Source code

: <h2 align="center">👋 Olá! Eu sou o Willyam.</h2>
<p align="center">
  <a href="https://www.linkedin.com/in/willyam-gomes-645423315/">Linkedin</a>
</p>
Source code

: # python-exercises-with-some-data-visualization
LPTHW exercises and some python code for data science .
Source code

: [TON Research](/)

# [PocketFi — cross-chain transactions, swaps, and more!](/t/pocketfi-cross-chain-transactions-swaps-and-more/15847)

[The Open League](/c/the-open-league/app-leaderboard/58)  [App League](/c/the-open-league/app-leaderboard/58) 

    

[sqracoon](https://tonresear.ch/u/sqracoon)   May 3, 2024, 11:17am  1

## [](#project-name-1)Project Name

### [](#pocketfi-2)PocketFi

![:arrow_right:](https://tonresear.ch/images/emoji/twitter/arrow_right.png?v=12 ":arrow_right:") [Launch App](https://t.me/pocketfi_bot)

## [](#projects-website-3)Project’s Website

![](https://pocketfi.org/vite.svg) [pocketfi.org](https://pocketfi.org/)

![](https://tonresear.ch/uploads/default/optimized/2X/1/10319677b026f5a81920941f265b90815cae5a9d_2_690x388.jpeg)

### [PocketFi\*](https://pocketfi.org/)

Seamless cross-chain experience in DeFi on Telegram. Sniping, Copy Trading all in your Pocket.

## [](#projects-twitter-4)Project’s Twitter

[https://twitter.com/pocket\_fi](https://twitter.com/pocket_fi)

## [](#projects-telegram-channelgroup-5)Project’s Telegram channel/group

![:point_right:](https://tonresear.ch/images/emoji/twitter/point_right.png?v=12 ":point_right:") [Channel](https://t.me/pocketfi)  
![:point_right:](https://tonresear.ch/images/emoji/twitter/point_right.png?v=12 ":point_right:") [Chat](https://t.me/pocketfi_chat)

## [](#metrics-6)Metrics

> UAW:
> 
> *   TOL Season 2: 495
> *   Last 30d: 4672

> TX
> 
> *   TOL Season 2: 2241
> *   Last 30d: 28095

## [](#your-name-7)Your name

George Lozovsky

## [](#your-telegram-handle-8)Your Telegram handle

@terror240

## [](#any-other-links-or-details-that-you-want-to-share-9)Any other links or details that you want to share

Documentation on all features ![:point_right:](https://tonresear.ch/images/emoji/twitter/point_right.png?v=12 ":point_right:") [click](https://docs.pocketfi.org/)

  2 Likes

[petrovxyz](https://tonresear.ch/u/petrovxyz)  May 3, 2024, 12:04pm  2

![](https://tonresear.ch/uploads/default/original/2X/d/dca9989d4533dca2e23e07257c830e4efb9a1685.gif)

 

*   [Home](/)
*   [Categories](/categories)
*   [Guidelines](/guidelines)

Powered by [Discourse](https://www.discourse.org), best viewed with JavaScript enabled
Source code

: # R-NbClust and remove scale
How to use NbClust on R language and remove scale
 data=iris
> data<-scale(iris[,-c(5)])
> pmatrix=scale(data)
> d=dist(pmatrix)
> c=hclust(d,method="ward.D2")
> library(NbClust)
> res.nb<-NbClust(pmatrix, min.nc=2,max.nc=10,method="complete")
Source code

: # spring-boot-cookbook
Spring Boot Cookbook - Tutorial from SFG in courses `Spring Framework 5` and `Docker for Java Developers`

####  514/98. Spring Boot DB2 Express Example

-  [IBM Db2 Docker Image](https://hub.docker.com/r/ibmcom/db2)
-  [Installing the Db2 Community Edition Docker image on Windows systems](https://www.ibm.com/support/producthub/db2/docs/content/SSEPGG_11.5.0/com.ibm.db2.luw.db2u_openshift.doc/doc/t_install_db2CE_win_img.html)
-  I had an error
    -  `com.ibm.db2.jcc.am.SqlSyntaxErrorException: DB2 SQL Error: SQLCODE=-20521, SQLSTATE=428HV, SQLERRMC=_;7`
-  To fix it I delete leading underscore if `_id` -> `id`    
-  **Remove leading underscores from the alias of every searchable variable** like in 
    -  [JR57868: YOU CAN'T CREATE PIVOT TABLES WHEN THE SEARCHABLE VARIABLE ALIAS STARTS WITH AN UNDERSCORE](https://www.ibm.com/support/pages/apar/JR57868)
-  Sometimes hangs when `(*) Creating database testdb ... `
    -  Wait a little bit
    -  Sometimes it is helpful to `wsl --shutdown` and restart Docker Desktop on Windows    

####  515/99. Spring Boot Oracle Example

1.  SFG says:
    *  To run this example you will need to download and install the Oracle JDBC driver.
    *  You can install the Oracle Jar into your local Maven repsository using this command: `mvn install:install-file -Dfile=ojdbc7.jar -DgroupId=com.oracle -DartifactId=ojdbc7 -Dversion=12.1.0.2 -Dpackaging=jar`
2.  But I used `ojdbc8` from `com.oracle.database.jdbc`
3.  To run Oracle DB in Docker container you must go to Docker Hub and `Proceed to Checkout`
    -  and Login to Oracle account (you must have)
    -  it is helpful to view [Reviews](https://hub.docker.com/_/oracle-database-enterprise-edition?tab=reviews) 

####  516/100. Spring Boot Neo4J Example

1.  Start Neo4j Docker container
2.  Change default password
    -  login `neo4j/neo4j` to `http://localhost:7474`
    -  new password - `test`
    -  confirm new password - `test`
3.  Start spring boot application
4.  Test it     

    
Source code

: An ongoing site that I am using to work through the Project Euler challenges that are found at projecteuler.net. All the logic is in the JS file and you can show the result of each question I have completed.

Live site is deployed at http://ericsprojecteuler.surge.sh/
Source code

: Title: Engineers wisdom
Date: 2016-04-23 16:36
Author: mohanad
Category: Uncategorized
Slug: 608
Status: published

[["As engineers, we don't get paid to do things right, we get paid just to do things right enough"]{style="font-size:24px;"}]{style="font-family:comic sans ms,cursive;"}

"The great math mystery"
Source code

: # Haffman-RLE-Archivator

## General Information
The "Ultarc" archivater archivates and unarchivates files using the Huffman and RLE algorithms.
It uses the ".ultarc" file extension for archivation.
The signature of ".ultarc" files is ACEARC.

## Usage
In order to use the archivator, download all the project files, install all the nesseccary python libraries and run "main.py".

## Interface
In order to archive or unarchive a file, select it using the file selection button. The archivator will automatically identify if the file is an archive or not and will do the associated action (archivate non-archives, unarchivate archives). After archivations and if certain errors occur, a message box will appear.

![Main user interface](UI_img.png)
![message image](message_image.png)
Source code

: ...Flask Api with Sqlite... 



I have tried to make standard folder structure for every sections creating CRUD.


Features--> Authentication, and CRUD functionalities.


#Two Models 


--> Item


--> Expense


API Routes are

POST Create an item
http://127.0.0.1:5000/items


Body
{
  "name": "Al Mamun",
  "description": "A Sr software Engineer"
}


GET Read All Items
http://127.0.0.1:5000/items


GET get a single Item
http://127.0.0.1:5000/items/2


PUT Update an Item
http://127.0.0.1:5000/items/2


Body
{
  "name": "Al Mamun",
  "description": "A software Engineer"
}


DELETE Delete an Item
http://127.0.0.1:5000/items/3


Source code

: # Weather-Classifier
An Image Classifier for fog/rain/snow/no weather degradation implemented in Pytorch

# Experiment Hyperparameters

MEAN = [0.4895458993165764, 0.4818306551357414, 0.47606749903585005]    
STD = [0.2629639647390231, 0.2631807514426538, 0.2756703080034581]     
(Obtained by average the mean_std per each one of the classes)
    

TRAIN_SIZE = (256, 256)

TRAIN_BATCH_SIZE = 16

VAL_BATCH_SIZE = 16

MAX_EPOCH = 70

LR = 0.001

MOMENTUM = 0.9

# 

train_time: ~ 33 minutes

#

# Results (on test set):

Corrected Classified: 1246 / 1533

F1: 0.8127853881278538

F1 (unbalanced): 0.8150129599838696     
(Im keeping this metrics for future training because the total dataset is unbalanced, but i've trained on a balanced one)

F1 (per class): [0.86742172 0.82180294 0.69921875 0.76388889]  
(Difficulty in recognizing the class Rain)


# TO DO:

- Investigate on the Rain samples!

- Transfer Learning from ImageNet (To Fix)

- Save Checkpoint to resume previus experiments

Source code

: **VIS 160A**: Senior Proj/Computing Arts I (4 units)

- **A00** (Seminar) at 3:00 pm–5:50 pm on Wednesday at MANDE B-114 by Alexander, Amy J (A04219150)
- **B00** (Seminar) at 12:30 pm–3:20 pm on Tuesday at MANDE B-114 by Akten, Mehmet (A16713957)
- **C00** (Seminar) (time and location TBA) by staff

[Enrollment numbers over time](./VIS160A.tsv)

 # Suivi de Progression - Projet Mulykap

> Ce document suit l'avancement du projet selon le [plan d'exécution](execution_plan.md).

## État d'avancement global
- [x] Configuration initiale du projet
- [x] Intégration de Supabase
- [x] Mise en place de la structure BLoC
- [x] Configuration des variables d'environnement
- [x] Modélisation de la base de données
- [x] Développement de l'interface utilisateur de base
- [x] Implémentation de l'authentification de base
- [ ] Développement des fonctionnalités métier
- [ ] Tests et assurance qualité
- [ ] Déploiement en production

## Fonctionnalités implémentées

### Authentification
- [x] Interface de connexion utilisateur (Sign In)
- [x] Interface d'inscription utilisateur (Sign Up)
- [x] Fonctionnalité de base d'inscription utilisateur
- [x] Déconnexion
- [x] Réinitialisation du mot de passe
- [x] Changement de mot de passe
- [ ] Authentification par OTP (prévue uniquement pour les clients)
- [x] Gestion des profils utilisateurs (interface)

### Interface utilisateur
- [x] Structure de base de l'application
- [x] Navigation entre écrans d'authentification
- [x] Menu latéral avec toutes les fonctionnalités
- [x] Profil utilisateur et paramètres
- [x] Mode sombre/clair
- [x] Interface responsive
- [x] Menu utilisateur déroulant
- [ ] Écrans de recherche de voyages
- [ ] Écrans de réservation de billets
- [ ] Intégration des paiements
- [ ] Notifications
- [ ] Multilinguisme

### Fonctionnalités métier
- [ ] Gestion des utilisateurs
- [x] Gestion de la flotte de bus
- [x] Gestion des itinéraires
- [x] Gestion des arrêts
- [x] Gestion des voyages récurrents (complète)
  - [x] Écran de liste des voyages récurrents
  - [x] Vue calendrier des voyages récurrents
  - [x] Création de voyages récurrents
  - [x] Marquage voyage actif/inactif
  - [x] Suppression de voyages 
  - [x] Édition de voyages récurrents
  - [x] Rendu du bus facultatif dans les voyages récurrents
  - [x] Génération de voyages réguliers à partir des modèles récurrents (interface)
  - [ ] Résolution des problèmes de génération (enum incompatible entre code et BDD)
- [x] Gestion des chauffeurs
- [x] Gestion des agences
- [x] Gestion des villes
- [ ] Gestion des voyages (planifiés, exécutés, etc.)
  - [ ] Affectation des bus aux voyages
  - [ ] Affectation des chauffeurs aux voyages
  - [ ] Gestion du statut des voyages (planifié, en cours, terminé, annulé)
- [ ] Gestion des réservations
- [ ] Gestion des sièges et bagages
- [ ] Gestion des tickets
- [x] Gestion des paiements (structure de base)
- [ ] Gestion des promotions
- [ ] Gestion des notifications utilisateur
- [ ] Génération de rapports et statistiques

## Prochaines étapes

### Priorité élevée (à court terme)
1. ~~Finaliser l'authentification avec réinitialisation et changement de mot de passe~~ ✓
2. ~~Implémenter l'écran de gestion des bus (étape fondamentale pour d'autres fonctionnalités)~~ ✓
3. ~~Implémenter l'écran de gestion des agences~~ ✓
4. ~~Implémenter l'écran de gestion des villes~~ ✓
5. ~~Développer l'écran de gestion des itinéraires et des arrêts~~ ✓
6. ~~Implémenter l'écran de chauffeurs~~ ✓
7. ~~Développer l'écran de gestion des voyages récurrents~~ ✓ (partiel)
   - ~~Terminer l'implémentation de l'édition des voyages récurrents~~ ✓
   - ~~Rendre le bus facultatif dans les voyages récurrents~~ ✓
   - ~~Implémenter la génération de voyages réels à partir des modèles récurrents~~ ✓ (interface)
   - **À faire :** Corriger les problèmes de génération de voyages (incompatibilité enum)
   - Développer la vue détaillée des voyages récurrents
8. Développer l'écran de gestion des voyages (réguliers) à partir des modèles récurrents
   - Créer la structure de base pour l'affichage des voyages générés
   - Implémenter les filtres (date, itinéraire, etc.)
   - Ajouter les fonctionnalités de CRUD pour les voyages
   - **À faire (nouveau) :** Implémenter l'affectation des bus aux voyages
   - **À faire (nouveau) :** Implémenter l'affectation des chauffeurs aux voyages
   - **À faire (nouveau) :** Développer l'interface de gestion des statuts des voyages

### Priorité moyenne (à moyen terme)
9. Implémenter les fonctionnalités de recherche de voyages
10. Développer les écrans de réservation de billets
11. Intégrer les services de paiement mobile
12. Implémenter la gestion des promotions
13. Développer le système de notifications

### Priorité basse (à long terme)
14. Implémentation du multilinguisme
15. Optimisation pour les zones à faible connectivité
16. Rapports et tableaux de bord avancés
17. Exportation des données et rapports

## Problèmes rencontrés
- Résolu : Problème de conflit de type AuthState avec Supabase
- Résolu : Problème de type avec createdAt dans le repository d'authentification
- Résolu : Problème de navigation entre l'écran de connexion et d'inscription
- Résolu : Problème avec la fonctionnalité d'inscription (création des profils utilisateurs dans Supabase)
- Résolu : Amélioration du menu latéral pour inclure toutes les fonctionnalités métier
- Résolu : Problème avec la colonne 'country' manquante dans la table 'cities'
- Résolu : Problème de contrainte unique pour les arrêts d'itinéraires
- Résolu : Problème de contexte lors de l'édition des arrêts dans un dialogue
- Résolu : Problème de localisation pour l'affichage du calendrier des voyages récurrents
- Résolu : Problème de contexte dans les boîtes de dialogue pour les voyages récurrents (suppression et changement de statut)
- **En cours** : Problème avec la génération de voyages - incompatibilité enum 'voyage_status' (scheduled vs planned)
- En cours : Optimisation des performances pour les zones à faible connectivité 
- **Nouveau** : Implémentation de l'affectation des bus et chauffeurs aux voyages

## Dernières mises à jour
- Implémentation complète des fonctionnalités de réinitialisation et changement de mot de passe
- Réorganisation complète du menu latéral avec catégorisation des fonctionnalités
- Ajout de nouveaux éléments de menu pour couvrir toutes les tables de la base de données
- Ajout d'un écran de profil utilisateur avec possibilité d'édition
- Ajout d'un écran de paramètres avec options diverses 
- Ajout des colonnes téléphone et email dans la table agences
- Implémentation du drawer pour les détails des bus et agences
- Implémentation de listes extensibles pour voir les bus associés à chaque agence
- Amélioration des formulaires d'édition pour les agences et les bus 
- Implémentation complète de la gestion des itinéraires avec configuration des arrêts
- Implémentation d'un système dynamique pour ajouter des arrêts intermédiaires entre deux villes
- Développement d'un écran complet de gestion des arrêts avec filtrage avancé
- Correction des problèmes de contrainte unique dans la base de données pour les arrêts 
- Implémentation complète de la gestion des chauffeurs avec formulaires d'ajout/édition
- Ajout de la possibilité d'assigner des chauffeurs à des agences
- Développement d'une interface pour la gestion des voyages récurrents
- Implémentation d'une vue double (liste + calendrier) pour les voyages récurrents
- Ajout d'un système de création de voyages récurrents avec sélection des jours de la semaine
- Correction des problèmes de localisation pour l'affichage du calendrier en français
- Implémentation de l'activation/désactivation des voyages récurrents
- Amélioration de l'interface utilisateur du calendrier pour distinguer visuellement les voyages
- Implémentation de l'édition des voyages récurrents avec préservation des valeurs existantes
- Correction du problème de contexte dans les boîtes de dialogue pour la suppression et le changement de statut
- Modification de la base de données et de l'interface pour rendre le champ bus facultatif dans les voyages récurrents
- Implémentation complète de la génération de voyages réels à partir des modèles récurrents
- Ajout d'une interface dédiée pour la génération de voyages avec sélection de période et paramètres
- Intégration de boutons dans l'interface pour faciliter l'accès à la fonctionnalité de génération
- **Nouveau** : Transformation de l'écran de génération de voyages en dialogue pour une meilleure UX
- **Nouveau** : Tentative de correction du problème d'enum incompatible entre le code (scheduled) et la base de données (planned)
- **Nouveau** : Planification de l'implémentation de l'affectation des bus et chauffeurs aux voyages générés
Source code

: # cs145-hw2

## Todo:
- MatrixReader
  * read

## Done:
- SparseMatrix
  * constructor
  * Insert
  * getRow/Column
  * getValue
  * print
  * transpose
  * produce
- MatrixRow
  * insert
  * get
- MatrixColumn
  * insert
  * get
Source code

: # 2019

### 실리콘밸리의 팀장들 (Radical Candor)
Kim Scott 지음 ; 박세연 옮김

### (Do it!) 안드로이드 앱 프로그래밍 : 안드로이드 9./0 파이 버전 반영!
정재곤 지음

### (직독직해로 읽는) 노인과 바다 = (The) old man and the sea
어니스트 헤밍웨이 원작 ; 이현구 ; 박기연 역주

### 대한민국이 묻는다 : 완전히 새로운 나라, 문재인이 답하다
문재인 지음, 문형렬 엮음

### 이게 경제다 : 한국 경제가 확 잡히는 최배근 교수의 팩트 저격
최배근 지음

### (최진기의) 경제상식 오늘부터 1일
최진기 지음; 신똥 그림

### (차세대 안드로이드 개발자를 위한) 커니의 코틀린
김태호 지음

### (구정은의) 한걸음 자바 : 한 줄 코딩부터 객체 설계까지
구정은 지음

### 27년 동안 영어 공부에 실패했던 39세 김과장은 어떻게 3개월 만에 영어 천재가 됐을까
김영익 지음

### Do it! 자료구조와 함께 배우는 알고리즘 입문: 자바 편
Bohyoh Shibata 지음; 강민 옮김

# PROMPT:
Take the line above containing "12. Implémenter la gestion des promotions", the line containing "- Résolu : Problème de contexte lors", and all lines in between, and copy them exactly without anything else.

# FINAL ANSWER:
12. Implémenter la gestion des promotions
13. Développer le système de notifications

### Priorité basse (à long terme)
14. Implémentation du multilinguisme
15. Optimisation pour les zones à faible connectivité
16. Rapports et tableaux de bord avancés
17. Exportation des données et rapports

## Problèmes rencontrés
- Résolu : Problème de conflit de type AuthState avec Supabase
- Résolu : Problème de type avec createdAt dans le repository d'authentification
- Résolu : Problème de navigation entre l'écran de connexion et d'inscription
- Résolu : Problème avec la fonctionnalité d'inscription (création des profils utilisateurs dans Supabase)
- Résolu : Amélioration du menu latéral pour inclure toutes les fonctionnalités métier
- Résolu : Problème avec la colonne 'country' manquante dans la table 'cities'
- Résolu : Problème de contrainte unique pour les arrêts d'itinéraires
- Résolu : Problème de contexte lors de l'édition des arrêts dans un dialogue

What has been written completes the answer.